The biology of political narcissism: Donkey brains vs. Elephant grey matter

Illustration Republican Elephant Democrat Donkey

Anti-Republican science writer Chris Mooney stirred a hornets nest of controversy with the publication of his recent book, The Republican Brain, a follow up to his 2007 polemic The Republican War on Science. His thesis: conservatives are scientifically illiterate and the root causes are biogenetic.

 It’s a silly proposition to anyone even remotely familiar with biology or genetics, but Mooney nonetheless gets lots of traction in the usual hyper-political, doggedly antic-conservative blogs and magazines. As I wrote in articles in Forbes and Science 2.0, scientists find his reasoning facile at best. Now a new study of the genetic influences on economic and political attitudes led by Cornel University professor Daniel Benjamin.

 Mooney bases his conclusions primarily on two issues: anthropogenic global warming and evolution. but he extends his “reasoning” to a range of other political and economic issues, including the heated ideological battle over whether Keynesian deficit spending or austerity is the best cure for government deficits.

 By Mooney’s addled judgment, the heat generated by Republican grey matter working through complex scientific theories pops their hard-wired neural circuits like corn heating in a kettle. Because science is made up of “facts,” he writes, there must be some neuro-cognitive evolutionary reason for why the right wing brain limps along as it does. He equates the far right of the Republican base, which does fervently embrace these anti-science views, with both Republicans and conservatives in general.

 The Cornell study reduces Mooney’s analysis to the hogwash category. Although genetic factors explain some of the variation in a wide range of people’s attitudes, such as preferences toward environmental policy and financial risk taking–that’s just common scientific sense—most associations with genetic variants are likely to be very small.

 According to “The Genetic Architecture of Economic and Political Preferences,” published by the Proceedings of the National Academy of Sciences Online, given what is currently known, the molecular genetic data has essentially no predictive power for the 10 traits studied, which included preferences toward environmental policy, foreign affairs, financial risk and economic fairness. The authors used the results of recent surveys of subjects from the Swedish Twin Registry, who had their educational attainment, four economic preferences (risk, patience, fairness and trust) and five political preferences (immigration/crime, foreign policy, environmentalism, feminism and equality, and economic policy) measured.

 “An implication of our findings is that most published associations with political and economic outcomes are probably false positives. These studies are implicitly based on the incorrect assumption that there are common genetic variants with large effects,” said Benjamin. “If you want to find genetic variants that account for some of the differences between people in their economic and political behavior, you need samples an order of magnitude larger than those presently used,” he added.

 The researchers do suggest that genetic data—taken as a whole—could eventually be moderately predictive of economic and political preferences, but the simplistic left/right paradigm that so neatly justifies Mooney’s self-perception of flexibility and inherent goodness is more vanity than science. But even that conclusion is fungible.

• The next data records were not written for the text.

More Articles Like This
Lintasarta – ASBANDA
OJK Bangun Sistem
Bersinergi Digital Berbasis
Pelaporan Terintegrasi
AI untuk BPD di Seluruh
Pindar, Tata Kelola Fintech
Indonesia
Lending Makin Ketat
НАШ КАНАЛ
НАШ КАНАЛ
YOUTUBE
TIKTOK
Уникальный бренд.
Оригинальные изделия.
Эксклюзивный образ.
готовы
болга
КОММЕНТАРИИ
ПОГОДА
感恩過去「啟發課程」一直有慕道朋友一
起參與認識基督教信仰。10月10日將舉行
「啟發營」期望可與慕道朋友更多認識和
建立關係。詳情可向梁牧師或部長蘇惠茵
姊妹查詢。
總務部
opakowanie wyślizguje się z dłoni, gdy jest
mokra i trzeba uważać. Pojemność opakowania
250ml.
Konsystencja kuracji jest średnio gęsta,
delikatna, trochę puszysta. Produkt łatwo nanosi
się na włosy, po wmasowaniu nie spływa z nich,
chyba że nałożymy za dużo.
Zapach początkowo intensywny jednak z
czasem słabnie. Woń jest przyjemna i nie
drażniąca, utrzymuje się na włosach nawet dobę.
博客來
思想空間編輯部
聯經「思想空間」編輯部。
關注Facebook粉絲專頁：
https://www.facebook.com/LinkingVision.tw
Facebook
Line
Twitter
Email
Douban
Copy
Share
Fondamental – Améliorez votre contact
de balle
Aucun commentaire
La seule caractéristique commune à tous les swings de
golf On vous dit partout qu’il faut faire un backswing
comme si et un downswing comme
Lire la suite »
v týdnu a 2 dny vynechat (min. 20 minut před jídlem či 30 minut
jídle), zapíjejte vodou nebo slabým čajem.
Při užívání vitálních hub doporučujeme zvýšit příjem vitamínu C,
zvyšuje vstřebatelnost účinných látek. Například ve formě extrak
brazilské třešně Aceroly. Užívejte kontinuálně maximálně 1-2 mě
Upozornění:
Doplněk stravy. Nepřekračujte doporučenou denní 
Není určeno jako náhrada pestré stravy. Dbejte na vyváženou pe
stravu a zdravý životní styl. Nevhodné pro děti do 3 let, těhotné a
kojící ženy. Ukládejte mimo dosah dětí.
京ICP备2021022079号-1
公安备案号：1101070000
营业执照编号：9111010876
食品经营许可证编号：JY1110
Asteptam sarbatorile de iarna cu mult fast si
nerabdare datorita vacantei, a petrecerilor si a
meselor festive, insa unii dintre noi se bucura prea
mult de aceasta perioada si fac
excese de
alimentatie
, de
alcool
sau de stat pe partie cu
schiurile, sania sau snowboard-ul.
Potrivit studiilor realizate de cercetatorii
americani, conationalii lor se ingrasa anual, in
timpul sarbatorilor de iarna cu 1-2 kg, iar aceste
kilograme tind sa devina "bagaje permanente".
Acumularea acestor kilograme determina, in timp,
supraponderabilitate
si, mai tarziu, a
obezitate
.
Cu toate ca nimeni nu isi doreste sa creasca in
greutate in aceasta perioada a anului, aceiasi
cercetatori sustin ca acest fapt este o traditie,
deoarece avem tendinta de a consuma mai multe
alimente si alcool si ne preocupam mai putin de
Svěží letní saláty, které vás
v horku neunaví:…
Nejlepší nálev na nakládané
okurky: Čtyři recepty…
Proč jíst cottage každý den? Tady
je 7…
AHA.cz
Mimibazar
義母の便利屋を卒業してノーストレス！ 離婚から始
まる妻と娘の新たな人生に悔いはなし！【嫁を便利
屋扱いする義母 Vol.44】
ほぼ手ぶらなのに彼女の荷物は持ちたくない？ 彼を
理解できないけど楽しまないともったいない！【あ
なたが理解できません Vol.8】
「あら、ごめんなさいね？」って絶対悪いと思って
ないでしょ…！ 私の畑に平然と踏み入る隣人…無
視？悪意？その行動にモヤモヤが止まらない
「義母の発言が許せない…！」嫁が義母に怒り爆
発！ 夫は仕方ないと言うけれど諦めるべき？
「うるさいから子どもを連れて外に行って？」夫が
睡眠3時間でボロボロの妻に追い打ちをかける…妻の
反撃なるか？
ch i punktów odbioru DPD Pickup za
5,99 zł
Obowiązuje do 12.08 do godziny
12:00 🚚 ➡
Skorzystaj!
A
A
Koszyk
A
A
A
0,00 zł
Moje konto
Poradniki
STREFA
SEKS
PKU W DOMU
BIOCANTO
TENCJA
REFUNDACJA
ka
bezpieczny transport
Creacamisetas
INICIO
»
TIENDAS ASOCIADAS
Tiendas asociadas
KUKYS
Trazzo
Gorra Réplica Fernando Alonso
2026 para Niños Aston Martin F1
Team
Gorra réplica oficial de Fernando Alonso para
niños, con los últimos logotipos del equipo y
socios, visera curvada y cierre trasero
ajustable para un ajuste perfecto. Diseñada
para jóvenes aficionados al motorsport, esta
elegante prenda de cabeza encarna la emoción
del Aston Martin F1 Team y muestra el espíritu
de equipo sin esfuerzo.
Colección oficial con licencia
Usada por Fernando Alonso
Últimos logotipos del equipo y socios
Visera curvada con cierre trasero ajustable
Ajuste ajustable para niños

 Many views are likely to change over time, often in lock step with other personality traits. Most of those who embrace global warming theories blindly follow the biases of their political crowd without reading the reports and researching the science. By and large, these individuals vote Democrat. Deniers, mostly hard-edge Republican conservatives, blindly reject mainstream science without understanding or even reading the key studies; it’s pure follow the elephant up ahead political conformism. My guess is those two scientifically illiterate majorities, extremist Republicans and Democrats, have a lot more in common genetically and cognitively than either side would ever acknowledge

 Or look at the sharp ideological divide over shale gas and fracking. Five years ago, for example, “progressives” exuberantly promoted shale gas as a “bridge to the future.” Today, with no change in the fuel’s environmental profile, but now that inexpensive shale gas is plentiful and will likely remain around for decades, Democratic sheep demonize shale gas as a “bridge to nowhere,” or worse, call it an environmental disaster. That’s not biology at work.

 Despite Mooney’s hyper-partisan, bumbling analysis, the origins of ideological viewpoints is an important field for future study. The five prominent personality traits (openness, conscientiousness, agreeableness, extraversion and stability) are a good starting point and are likely to capture much of the variation in political and economic preferences. For example, patience is likely a dimension in IQ, while openness may mirror a liberal-conservative spectrum of political leaning. Linking these attitudes to biological traits may take some time, but we may yet get there—no thanks to Mooney.